[TEXTAUSSCHNITT]:

++++++++

Die neue Mercedes A-Klasse

Mercedes-Benz erlangt mit Beginn des dritten Quartals ein zweistelliges Wachstum. - Bild: Daimler

Im Juli verkaufte der Stuttgarter Dax-Konzern Daimler von der Stammmarke Mercedes-Benz 188.857 Autos und damit 12,7 Prozent mehr als ein Jahr zuvor, wie das Unternehmen mitteilte. Neben dem Plus von 13 Prozent im größten Einzelmarkt China trugen auch Nordamerika und Europa mit kräftigem Wachstum dazu bei.

Welche Modelle sind für den Erfolg verantwortlich?

Mercedes-Benz konnte vor allem von den neuen Modellen in den Kompaktklassen A und B profitieren, bei denen Modellwechsel im ersten Halbjahr noch spürbar gebremst hatten. Bei den SUVs fiel der Rückgang zum Vorjahr geringer aus als im bisherigen Jahresverlauf, weil viele Modelle wieder verfügbar waren. Vor allem Probleme im US-Werk in Tuscaloosa hatten die Auslieferungen gebremst.

++++++++

[BEREITGESTELLTE DATENSÄTZE]:
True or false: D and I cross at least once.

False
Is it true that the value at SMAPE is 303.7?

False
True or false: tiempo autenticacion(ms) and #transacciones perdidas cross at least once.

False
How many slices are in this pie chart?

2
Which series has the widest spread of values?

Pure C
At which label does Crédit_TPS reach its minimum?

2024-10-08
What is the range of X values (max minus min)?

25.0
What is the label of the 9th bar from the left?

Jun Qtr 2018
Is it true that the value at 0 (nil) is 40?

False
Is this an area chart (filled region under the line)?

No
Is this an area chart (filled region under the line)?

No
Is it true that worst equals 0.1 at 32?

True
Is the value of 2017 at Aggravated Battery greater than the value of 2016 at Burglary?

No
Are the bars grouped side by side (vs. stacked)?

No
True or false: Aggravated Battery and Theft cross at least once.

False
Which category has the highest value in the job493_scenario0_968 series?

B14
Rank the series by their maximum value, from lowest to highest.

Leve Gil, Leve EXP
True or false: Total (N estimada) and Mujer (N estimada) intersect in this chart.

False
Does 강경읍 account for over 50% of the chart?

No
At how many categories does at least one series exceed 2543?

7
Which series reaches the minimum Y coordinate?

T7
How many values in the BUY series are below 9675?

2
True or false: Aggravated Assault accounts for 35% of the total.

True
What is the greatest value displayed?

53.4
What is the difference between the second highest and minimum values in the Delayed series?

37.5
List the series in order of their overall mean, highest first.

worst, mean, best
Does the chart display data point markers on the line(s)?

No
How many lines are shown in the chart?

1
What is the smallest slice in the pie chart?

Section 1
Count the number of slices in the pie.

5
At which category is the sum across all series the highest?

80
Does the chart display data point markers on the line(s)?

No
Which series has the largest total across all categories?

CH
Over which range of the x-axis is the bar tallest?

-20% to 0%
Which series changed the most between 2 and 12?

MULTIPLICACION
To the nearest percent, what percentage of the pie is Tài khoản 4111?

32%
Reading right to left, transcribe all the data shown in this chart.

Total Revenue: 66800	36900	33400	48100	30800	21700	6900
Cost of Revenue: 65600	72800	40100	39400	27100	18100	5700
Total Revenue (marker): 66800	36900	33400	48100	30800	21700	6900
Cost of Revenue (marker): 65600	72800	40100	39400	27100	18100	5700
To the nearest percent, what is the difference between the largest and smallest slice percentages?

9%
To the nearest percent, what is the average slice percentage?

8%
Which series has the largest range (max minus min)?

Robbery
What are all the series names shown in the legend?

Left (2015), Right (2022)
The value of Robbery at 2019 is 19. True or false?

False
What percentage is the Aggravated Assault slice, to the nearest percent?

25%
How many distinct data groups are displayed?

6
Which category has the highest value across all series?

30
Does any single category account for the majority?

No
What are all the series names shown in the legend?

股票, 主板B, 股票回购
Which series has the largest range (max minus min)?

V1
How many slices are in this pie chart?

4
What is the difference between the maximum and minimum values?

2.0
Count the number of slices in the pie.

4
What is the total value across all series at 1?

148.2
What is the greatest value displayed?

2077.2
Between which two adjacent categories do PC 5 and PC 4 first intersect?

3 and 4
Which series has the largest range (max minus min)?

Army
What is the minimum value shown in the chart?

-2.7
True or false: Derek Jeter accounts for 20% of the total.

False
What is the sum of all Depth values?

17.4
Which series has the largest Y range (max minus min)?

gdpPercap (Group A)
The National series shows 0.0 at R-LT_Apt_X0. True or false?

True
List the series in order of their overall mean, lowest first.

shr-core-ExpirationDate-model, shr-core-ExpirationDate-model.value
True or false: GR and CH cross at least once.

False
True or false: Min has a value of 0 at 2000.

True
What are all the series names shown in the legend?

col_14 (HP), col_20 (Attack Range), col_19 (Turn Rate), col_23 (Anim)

++++++++

[AUFGABE A]: Wie viele Autos der Marke Mercedes-Benz hat Daimler laut dem Textausschnitt zu den Mercedes-Verkäufen im Juli verkauft?
[AUFGABE B]: Fassen Sie im Textausschnitt zu den Mercedes-Verkäufen den Absatz, der mit „Mercedes-Benz konnte vor allem“ beginnt, als Liste zusammen und behalten Sie dabei die wesentlichen Fakten bei.
[AUFGABE C]: Setzen Sie den Textausschnitt zu den Mercedes-Verkäufen nach seinem letzten Satz fort.

[ANTWORTFELD A]: 188.857 Autos.

[ANTWORTFELD B]:
- Mercedes-Benz profitierte vor allem von den neuen Modellen der Kompaktklassen A und B. Dort hatten Modellwechsel im ersten Halbjahr den Absatz noch spürbar gebremst.
- Bei den SUVs fiel der Rückgang zum Vorjahr geringer aus als im bisherigen Jahresverlauf, weil viele Modelle wieder verfügbar waren.
- Die Auslieferungen waren vor allem durch Probleme im US-Werk in Tuscaloosa gebremst worden.

[ANTWORTFELD C]:
Daimlers Pkw-Vetriebschefin Britta Seeger sah ihre positiven Erwartungen für die kommenden Monate bestätigt. Nach sieben Monaten steht bei Mercedes-Benz noch ein Minus von 2,4 Prozent auf 1,32 Millionen Autos zu Buche. Inklusive der Kleinwagenmarke Smart beträgt der Rückgang 2,8 Prozent auf 1,39 Millionen Autos. Für das Gesamtjahr peilt der Konzern hier einen Absatz auf dem Niveau des Vorjahres an.